In the passage on fault location, set down word for word the part starting at "5.4. Comparison Test" and ending at "in Figure 15.".

Document excerpt Start Marker

Figure 14a–c presents the performance for the proposed method using the IEDs information and using the DER electrical model.
For this scenario, a clear difference is observed in the performance of the method. When IEDs information is used, the method exhibits an excellent performance with errors below 0.02% (approximately 10 m in a feeder with 58 km of length). Also, its performance is quasi-invariant for different DER penetration levels. When the DER electrical model for INIDER is used, the performance of the method decreases significantly in relation to the performance obtained with IEDs information. For this case, a clear tendency to overestimate the fault distance as DER penetration level increases are observed; reaching an error of 0.5% for a penetration level of 30%. This behavior is due to the increasing penetration, which increases the error in the estimation of the current supplied to the fault point from the DER. On the other hand, the method presents errors lower than 0.06% when using the DER electrical model for IIDER. A tendency to underestimate the fault distance when the DER penetration level increases, is observed. However, its performance is better than when the INIDER model is used. This occurs because the contribution of the current from the IIDER to the fault point is lower than in the case of the INIDER, and this current is estimated by an iterative process.

5.4. Comparison Test

Two state-of-the-art methods were implemented and compared with the proposed analytical methodology: Nunes et al.’s method [16,17] and Bedoya et al.’s method [21]. These methods were validated and compared using scenario 1.
The method proposed by Nunes et al. uses the synchronous machine model to consider the DG effect on the fault location. Therefore, it was compared with the method of this paper, using also the INIDER electrical model. Because of the large number of results, they are presented in a bar graph using the average and maximum errors obtained for each fault type, as shown in Figure 15.

Document excerpt End Marker
Dataset excerpts Start Marker

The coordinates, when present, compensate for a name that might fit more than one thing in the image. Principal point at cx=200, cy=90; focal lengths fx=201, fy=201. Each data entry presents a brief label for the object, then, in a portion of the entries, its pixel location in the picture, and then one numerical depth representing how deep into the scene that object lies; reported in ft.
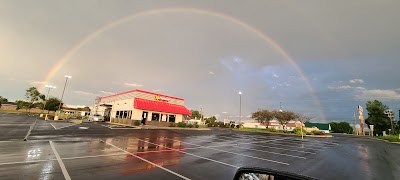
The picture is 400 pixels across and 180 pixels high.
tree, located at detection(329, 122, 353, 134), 266.16
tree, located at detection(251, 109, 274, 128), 189.63
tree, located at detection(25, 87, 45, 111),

Dataset excerpts End Marker

■ **Response box**
5.4. Comparison Test

Two state-of-the-art methods were implemented and compared with the proposed analytical methodology: Nunes et al.’s method [16,17] and Bedoya et al.’s method [21]. These methods were validated and compared using scenario 1.
The method proposed by Nunes et al. uses the synchronous machine model to consider the DG effect on the fault location. Therefore, it was compared with the method of this paper, using also the INIDER electrical model. Because of the large number of results, they are presented in a bar graph using the average and maximum errors obtained for each fault type, as shown in Figure 15.